# Your assignment
Continue the forum post about Firebird blob storage and table fragmentation from the point where it stops.

Subject RE: [Firebird-Architect] blobs causes table fragmentation.
Author Leyne, Sean
Roman,

> Not each access to the record means access to the blob. If in order to
> process a request engine needs to evaluate condition on the row data
> (for example no index can be used for it), the bigger record is, more
> pages you have to read.

But that (bigger record = more pages read) is true regardless of where
the data is stored -- this is why the engine supports large page sizes.


> If you have a lot of relatively small BLOBs, each SELECT that requires
> access to the record would need to do twice as more disk IO as
> compared to the situation where BLOB is stored in separate table with
> an integer primary key.
>
> Current behavior is even more flawed when we consider the API. When we
> do want to improve the performance for small BLOBs that are already
> loaded into memory, why do we require additional network call to
> access BLOB's content? Why don't we send its content right away to the
> client? Currently we fetch records that contain BLOB ids, and then for
> each ID we have to load BLOB segments (in this case that is usually
> one segment)...
>
> Also we believe that access to the BLOB content would happen faster
> because the page is in cache. In Classic with default cache size of 75
> pages that means only cache hit when SELECT fetches less then ~600
> rows described above. For bigger result sets (I assume we have cache
> with LRU policy for replacing pages in it) cache does not play any
> role, because when we finish fetching data, first page is thrown away
> when the record 601 is fetched. Then we start accessing BLOBs starting
> the first row, load page 1 by throwing away page 2 (at that point its
> the oldest one), then we continue to page 2 by throwing away page 3,
> and so on. I suspect that the situation with SuperServer is more or
> less similar under heavy load. Anyway effect of cache hit can be
> completely neglected because of network call latency of 5-10 ms per
> call, you can't fix this (and I suspect that additional disk IO gives
> comparable delays). So we loose on each SELECT that involves access to
> the record regardless whether BLOB is needed or not, but what do we
> actually earn on small BLOBs?

# Dataset extract

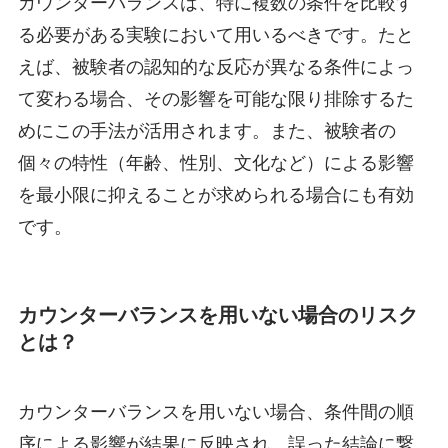
カウンターバランスは、特に複数の条件を比較す
る必要がある実験において用いるべきです。たと
えば、被験者の認知的な反応が異なる条件によっ
て変わる場合、その影響を可能な限り排除するた
めにこの手法が活用されます。また、被験者の
個々の特性（年齢、性別、文化など）による影響
を最小限に抑えることが求められる場合にも有効
です。
カウンターバランスを用いない場合のリスク
とは？
カウンターバランスを用いない場合、条件間の順
序による影響が結果に反映され、誤った結論に繋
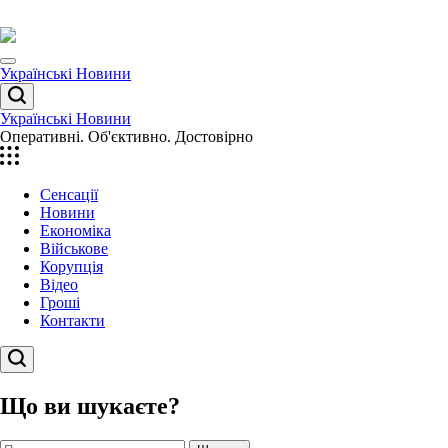
Перейти
до
вмісту
Menu
Українські Новини
Пошук
Українські Новини
Оперативні. Об'єктивно. Достовірно
Сенсації
Новини
Економіка
Військове
Корупція
Відео
Гроші
Контакти
Пошук
Що ви шукаєте?
Пошук:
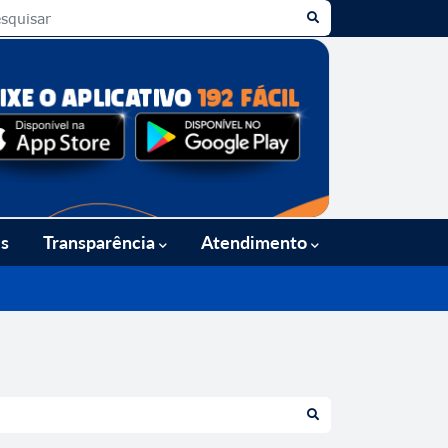
es
Transparência
Atendimento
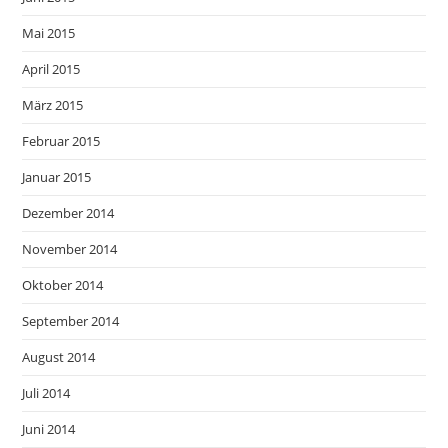
Mai 2015
April 2015
März 2015
Februar 2015
Januar 2015
Dezember 2014
November 2014
Oktober 2014
September 2014
August 2014
Juli 2014
Juni 2014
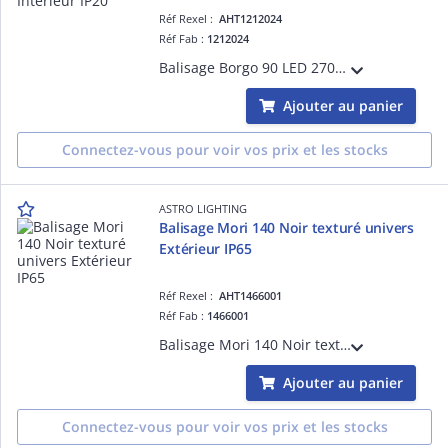
Réf Rexel :
AHT1212024
Réf Fab :
1212024
Balisage Borgo 90 LED 2700K Blanc mat référence 1212024 univers Intérieur source incluse 1 x 2W LED dimmable driver requis IP20 Classe III - Basse tension Zone 3
Ajouter au panier
Connectez-vous pour voir vos prix et les stocks
ASTRO LIGHTING
Balisage Mori 140 Noir texturé univers
Extérieur IP65
Réf Rexel :
AHT1466001
Réf Fab :
1466001
Balisage Mori 140 Noir texturé référence 1466001 univers Extérieur source incluse 4.1W LED non-dimmable driver non-requis IP65 Classe I - Mise à la terre
Ajouter au panier
Connectez-vous pour voir vos prix et les stocks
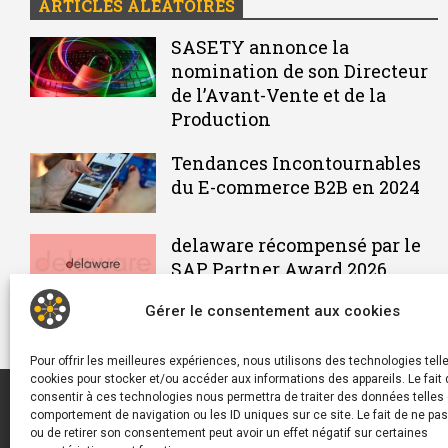
ARTICLES ALÉATOIRES
SASETY annonce la
nomination de son Directeur
de l’Avant-Vente et de la
Production
Tendances Incontournables
du E-commerce B2B en 2024
delaware récompensé par le
SAP Partner Award 2026
Gérer le consentement aux cookies
Pour offrir les meilleures expériences, nous utilisons des technologies tell
cookies pour stocker et/ou accéder aux informations des appareils. Le fait 
Décideur I
consentir à ces technologies nous permettra de traiter des données telles 
des tribun
comportement de navigation ou les ID uniques sur ce site. Le fait de ne pa
ou de retirer son consentement peut avoir un effet négatif sur certaines
livres bla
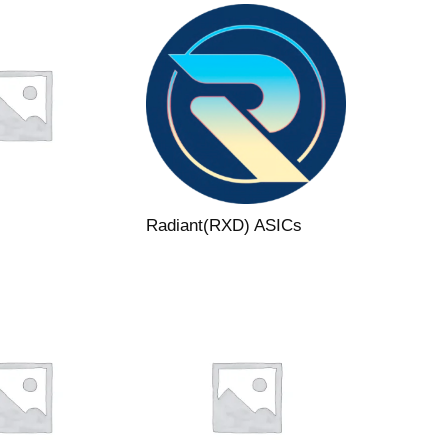
Radiant(RXD) ASICs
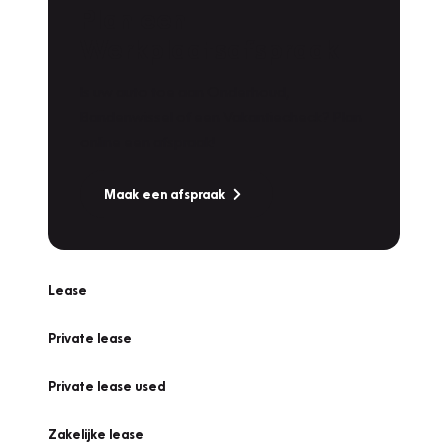
Plan een
Werkplaatsafspraak
Is uw auto toe aan Onderhoud,
Bandenwissel of een Vakantiecheck? Plan
online een afspraak!
Maak een afspraak
Lease
Private lease
Private lease used
Zakelijke lease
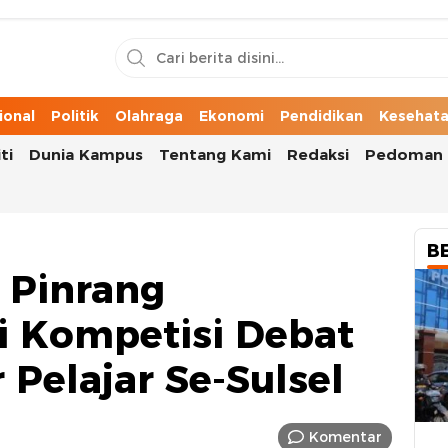
n Cerita Kota
ional
Politik
Olahraga
Ekonomi
Pendidikan
Kesehat
ti
Dunia Kampus
Tentang Kami
Redaksi
Pedoman 
B
 Pinrang
di Kompetisi Debat
 Pelajar Se-Sulsel
Komentar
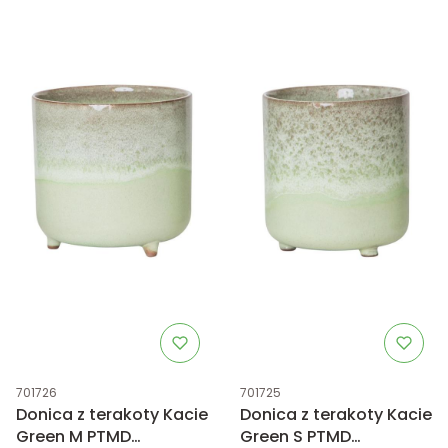
Kod produktu
Kod produktu
701726
701725
Donica z terakoty Kacie
Donica z terakoty Kacie
Green M PTMD
Green S PTMD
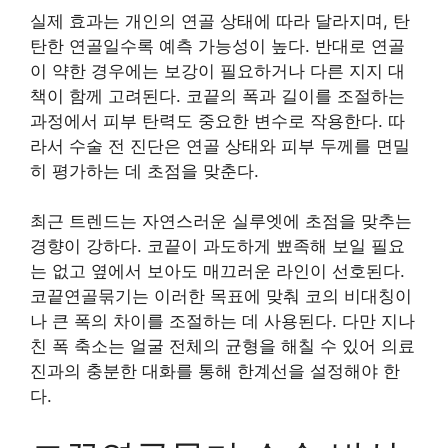
실제 효과는 개인의 연골 상태에 따라 달라지며, 탄
탄한 연골일수록 예측 가능성이 높다. 반대로 연골
이 약한 경우에는 보강이 필요하거나 다른 지지 대
책이 함께 고려된다. 코끝의 폭과 길이를 조절하는
과정에서 피부 탄력도 중요한 변수로 작용한다. 따
라서 수술 전 진단은 연골 상태와 피부 두께를 면밀
히 평가하는 데 초점을 맞춘다.
최근 트렌드는 자연스러운 실루엣에 초점을 맞추는
경향이 강하다. 코끝이 과도하게 뾰족해 보일 필요
는 없고 옆에서 보아도 매끄러운 라인이 선호된다.
코끝연골묶기는 이러한 목표에 맞춰 코의 비대칭이
나 큰 폭의 차이를 조절하는 데 사용된다. 다만 지나
친 폭 축소는 얼굴 전체의 균형을 해칠 수 있어 의료
진과의 충분한 대화를 통해 한계선을 설정해야 한
다.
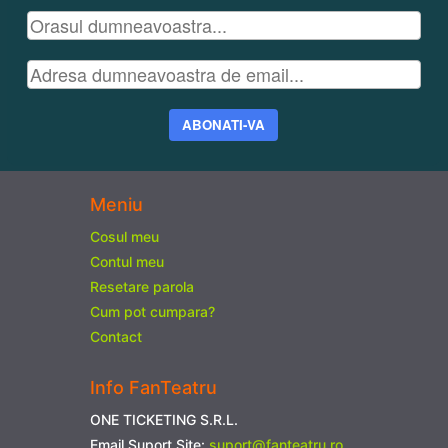
ABONATI-VA
Meniu
Cosul meu
Contul meu
Resetare parola
Cum pot cumpara?
Contact
Info FanTeatru
ONE TICKETING S.R.L.
Email Suport Site:
suport@fanteatru.ro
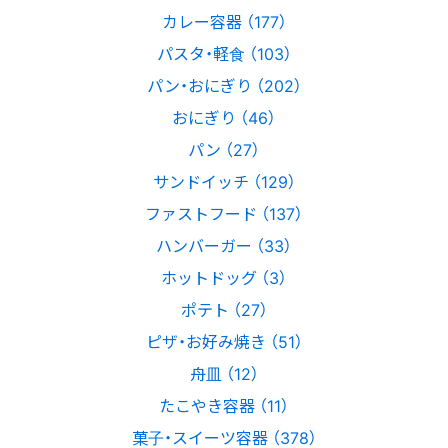
カレー容器 （177）
パスタ・軽食 （103）
パン・おにぎり （202）
おにぎり （46）
パン （27）
サンドイッチ （129）
ファストフード （137）
ハンバーガー （33）
ホットドッグ （3）
ポテト （27）
ピザ・お好み焼き （51）
舟皿 （12）
たこやき容器 （11）
菓子・スイーツ容器 （378）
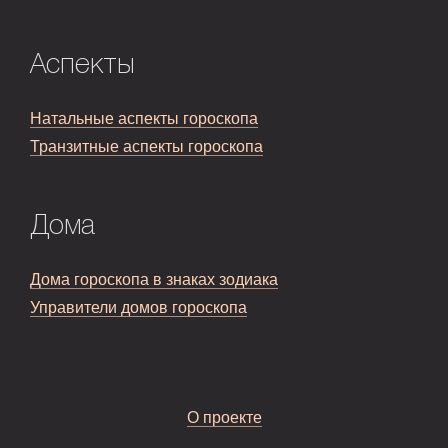
Аспекты
Натальные аспекты гороскопа
Транзитные аспекты гороскопа
Дома
Дома гороскопа в знаках зодиака
Управители домов гороскопа
О проекте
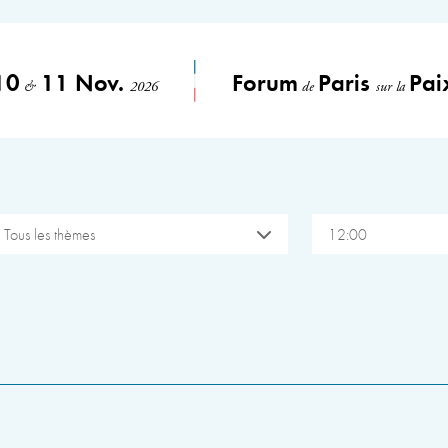
10
11 Nov.
Forum
Paris
Pai
&
2026
de
sur la
Tous les thèmes
12:00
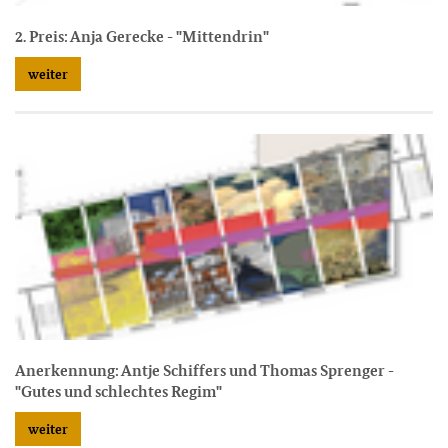
2. Preis: Anja Gerecke - "Mittendrin"
weiter
Anerkennung: Antje Schiffers und Thomas Sprenger -
"Gutes und schlechtes Regim"
weiter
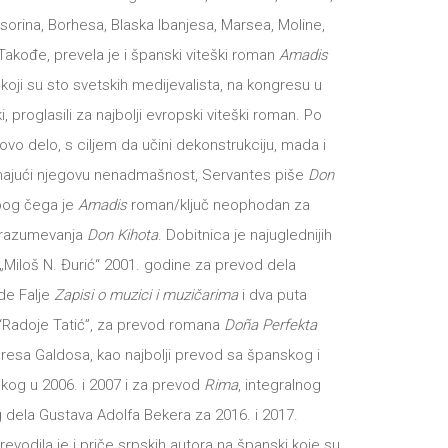
sorina, Borhesa, Blaska Ibanjesa, Marsea, Moline,
Takođe, prevela je i španski viteški roman
Amadis
, koji su sto svetskih medijevalista, na kongresu u
, proglasili za najbolji evropski viteški roman. Po
ovo delo, s ciljem da učini dekonstrukciju, mada i
najući njegovu nenadmašnost, Servantes piše
Don
bog čega je
Amadis
roman/ključ neophodan za
 razumevanja
Don Kihota
. Dobitnica je najuglednijih
„Miloš N. Đurić“ 2001. godine za prevod dela
de Falje
Zapisi o muzici i muzičarima
i dva puta
“Radoje Tatić”, za prevod romana
Doña Perfekta
resa Galdosa, kao najbolji prevod sa španskog i
kog u 2006. i 2007 i za prevod
Rima
, integralnog
dela Gustava Adolfa Bekera za 2016. i 2017.
revodila je i priče srpskih autora na španski koje su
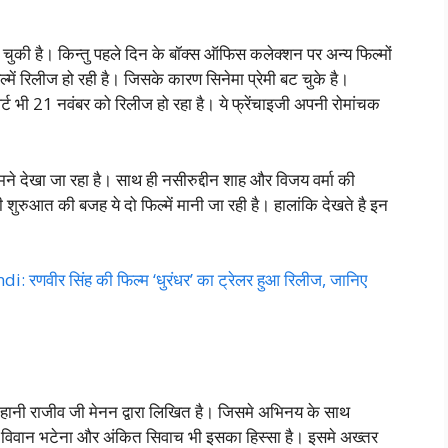
चुकी है। किन्तु पहले दिन के बॉक्स ऑफिस कलेक्शन पर अन्य फिल्मों
में रिलीज हो रही है। जिसके कारण सिनेमा प्रेमी बट चुके है।
ट भी 21 नवंबर को रिलीज हो रहा है। ये फ्रेंचाइजी अपनी रोमांचक
ने देखा जा रहा है। साथ ही नसीरुद्दीन शाह और विजय वर्मा की
मी शुरुआत की बजह ये दो फिल्में मानी जा रही है। हालांकि देखते है इन
णवीर सिंह की फिल्म ‘धुरंधर’ का ट्रेलर हुआ रिलीज, जानिए
हानी राजीव जी मेनन द्वारा लिखित है। जिसमे अभिनय के साथ
ा, विवान भटेना और अंकित सिवाच भी इसका हिस्सा है। इसमे अख्तर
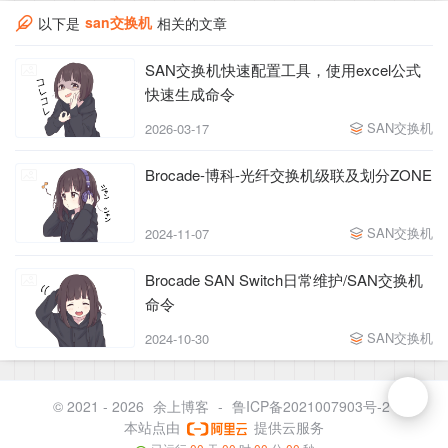
san交换机
以下是
相关的文章
SAN交换机快速配置工具，使用excel公式
快速生成命令
SAN交换机
2026-03-17
Brocade-博科-光纤交换机级联及划分ZONE
SAN交换机
2024-11-07
Brocade SAN Switch日常维护/SAN交换机
命令
SAN交换机
2024-10-30
© 2021 - 2026
余上博客
-
鲁ICP备2021007903号-2
本站点由
提供云服务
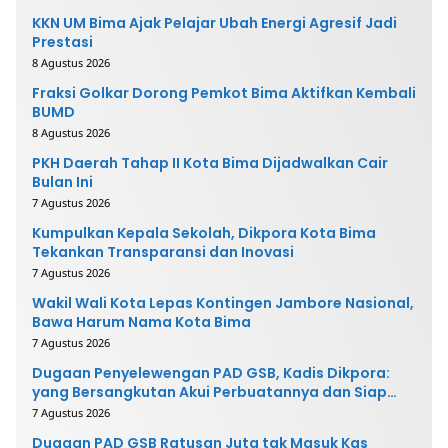
KKN UM Bima Ajak Pelajar Ubah Energi Agresif Jadi
Prestasi
8 Agustus 2026
Fraksi Golkar Dorong Pemkot Bima Aktifkan Kembali
BUMD
8 Agustus 2026
PKH Daerah Tahap II Kota Bima Dijadwalkan Cair
Bulan Ini
7 Agustus 2026
Kumpulkan Kepala Sekolah, Dikpora Kota Bima
Tekankan Transparansi dan Inovasi
7 Agustus 2026
Wakil Wali Kota Lepas Kontingen Jambore Nasional,
Bawa Harum Nama Kota Bima
7 Agustus 2026
Dugaan Penyelewengan PAD GSB, Kadis Dikpora:
yang Bersangkutan Akui Perbuatannya dan Siap
Mengembalikan Uang
7 Agustus 2026
Dugaan PAD GSB Ratusan Juta tak Masuk Kas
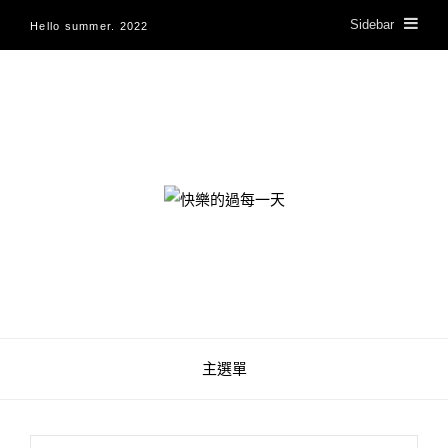
Sidebar
Hello summer. 2022
快樂的過每一天
主選單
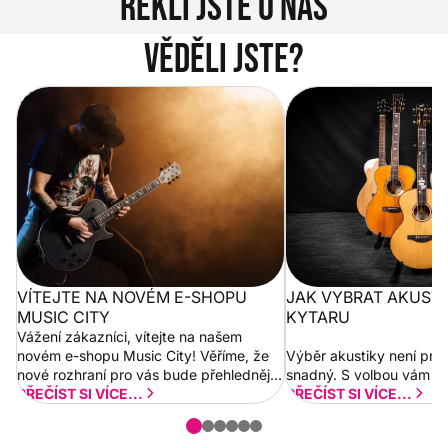
Řekli jste o nás
Věděli jste?
Vítejte na novém e-shopu Music
Jak vybrat akustickou
City
VÍTEJTE NA NOVÉM E-SHOPU
JAK VYBRAT AKUST
MUSIC CITY
KYTARU
Vážení zákazníci, vítejte na našem
novém e-shopu Music City! Věříme, že
Výběr akustiky není pro
nové rozhraní pro vás bude přehlednější
snadný. S volbou vám p
a rychlejší. Postupně budeme přidávat
PŘEČÍST SI VÍCE...
PŘEČÍST SI VÍCE...
nové funkcionality a vylepšovat stávající
obsah. Váš názor nás...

# Exercise response
I agree that the current situation is less than ideal.

But I need to point out: The problem you describe is with the API/wire
protocol! Not with the manner in which the data is stored in the
database!!

If a new wire-protocol allowed for the return of Blobs with the row data
(perhaps to a defined size) then there would be no problem with the
current storage approach.

So let's keep our eye on the ball, and understand where the problems
truly exist.


> Probably I would introduce new data type BINARY(n) of maximum size
> 32000 bytes content of which would be stored on the database page
> (that would be VARCHAR type without all character information, like
> charset, collation, etc.) whose content is sent over the wire together
> with the content of the rest of the fields. People that need objects
> without upper bound should use BLOBs that in this case would be always
> stored separately.

I don't have a problem with a new datatype, but I'm not so sure this
will solve anything -- in fact depending on the page size and the BINARY
size I could see a case where disk I/O would *significantly* increase
(degrading performance).

The big negative for a new type is the inevitable user confusion -- what
is the difference between BLOB and BINARY???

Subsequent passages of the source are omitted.